### [Task requirements]
Your task is to print every entry below exactly as given.

### [Material for this exercise]
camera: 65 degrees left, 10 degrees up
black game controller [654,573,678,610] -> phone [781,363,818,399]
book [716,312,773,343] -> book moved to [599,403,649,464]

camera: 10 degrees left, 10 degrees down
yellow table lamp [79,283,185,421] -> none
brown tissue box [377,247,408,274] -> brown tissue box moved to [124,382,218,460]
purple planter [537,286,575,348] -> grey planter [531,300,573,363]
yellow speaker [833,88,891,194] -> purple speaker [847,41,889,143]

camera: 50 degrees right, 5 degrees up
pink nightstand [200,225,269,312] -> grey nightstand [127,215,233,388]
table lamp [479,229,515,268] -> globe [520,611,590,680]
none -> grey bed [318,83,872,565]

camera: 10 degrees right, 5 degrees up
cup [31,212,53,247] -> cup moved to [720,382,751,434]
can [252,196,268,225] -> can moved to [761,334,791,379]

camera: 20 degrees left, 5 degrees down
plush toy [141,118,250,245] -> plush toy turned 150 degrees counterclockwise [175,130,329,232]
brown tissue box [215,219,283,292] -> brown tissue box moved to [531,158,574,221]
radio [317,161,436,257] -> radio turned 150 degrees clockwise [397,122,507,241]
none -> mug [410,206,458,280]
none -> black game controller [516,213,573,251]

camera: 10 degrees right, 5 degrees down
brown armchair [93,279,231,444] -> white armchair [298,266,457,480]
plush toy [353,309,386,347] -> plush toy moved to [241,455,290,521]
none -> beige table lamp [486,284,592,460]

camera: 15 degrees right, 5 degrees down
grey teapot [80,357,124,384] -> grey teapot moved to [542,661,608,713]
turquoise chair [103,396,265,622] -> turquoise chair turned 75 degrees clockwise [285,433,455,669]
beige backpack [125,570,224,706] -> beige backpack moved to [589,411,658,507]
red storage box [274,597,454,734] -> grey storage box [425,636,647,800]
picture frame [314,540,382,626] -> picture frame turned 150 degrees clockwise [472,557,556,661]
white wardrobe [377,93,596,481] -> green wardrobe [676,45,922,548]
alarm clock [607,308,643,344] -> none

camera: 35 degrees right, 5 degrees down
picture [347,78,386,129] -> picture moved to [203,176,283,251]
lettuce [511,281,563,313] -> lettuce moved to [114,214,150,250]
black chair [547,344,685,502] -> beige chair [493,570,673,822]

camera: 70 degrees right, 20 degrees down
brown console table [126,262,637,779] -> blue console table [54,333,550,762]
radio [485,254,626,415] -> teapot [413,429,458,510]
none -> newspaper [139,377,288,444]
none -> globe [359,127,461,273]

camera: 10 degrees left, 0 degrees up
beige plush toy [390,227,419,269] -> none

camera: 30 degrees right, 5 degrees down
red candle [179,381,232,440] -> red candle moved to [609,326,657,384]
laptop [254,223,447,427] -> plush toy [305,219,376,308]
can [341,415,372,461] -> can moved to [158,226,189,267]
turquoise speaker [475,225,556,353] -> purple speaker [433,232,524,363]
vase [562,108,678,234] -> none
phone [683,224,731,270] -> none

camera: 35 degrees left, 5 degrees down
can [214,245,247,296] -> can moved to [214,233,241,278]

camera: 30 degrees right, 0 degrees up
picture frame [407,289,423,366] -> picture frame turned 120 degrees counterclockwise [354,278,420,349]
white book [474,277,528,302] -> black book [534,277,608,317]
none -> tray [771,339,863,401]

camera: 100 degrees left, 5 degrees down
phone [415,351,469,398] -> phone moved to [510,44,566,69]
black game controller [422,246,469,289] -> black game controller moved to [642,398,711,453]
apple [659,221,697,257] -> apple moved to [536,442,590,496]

### [Response below]
camera: 65 degrees left, 10 degrees up
black game controller [654,573,678,610] -> phone [781,363,818,399]
book [716,312,773,343] -> book moved to [599,403,649,464]

camera: 10 degrees left, 10 degrees down
yellow table lamp [79,283,185,421] -> none
brown tissue box [377,247,408,274] -> brown tissue box moved to [124,382,218,460]
purple planter [537,286,575,348] -> grey planter [531,300,573,363]
yellow speaker [833,88,891,194] -> purple speaker [847,41,889,143]

camera: 50 degrees right, 5 degrees up
pink nightstand [200,225,269,312] -> grey nightstand [127,215,233,388]
table lamp [479,229,515,268] -> globe [520,611,590,680]
none -> grey bed [318,83,872,565]

camera: 10 degrees right, 5 degrees up
cup [31,212,53,247] -> cup moved to [720,382,751,434]
can [252,196,268,225] -> can moved to [761,334,791,379]

camera: 20 degrees left, 5 degrees down
plush toy [141,118,250,245] -> plush toy turned 150 degrees counterclockwise [175,130,329,232]
brown tissue box [215,219,283,292] -> brown tissue box moved to [531,158,574,221]
radio [317,161,436,257] -> radio turned 150 degrees clockwise [397,122,507,241]
none -> mug [410,206,458,280]
none -> black game controller [516,213,573,251]

camera: 10 degrees right, 5 degrees down
brown armchair [93,279,231,444] -> white armchair [298,266,457,480]
plush toy [353,309,386,347] -> plush toy moved to [241,455,290,521]
none -> beige table lamp [486,284,592,460]

camera: 15 degrees right, 5 degrees down
grey teapot [80,357,124,384] -> grey teapot moved to [542,661,608,713]
turquoise chair [103,396,265,622] -> turquoise chair turned 75 degrees clockwise [285,433,455,669]
beige backpack [125,570,224,706] -> beige backpack moved to [589,411,658,507]
red storage box [274,597,454,734] -> grey storage box [425,636,647,800]
picture frame [314,540,382,626] -> picture frame turned 150 degrees clockwise [472,557,556,661]
white wardrobe [377,93,596,481] -> green wardrobe [676,45,922,548]
alarm clock [607,308,643,344] -> none

camera: 35 degrees right, 5 degrees down
picture [347,78,386,129] -> picture moved to [203,176,283,251]
lettuce [511,281,563,313] -> lettuce moved to [114,214,150,250]
black chair [547,344,685,502] -> beige chair [493,570,673,822]

camera: 70 degrees right, 20 degrees down
brown console table [126,262,637,779] -> blue console table [54,333,550,762]
radio [485,254,626,415] -> teapot [413,429,458,510]
none -> newspaper [139,377,288,444]
none -> globe [359,127,461,273]

camera: 10 degrees left, 0 degrees up
beige plush toy [390,227,419,269] -> none

camera: 30 degrees right, 5 degrees down
red candle [179,381,232,440] -> red candle moved to [609,326,657,384]
laptop [254,223,447,427] -> plush toy [305,219,376,308]
can [341,415,372,461] -> can moved to [158,226,189,267]
turquoise speaker [475,225,556,353] -> purple speaker [433,232,524,363]
vase [562,108,678,234] -> none
phone [683,224,731,270] -> none

camera: 35 degrees left, 5 degrees down
can [214,245,247,296] -> can moved to [214,233,241,278]

camera: 30 degrees right, 0 degrees up
picture frame [407,289,423,366] -> picture frame turned 120 degrees counterclockwise [354,278,420,349]
white book [474,277,528,302] -> black book [534,277,608,317]
none -> tray [771,339,863,401]

camera: 100 degrees left, 5 degrees down
phone [415,351,469,398] -> phone moved to [510,44,566,69]
black game controller [422,246,469,289] -> black game controller moved to [642,398,711,453]
apple [659,221,697,257] -> apple moved to [536,442,590,496]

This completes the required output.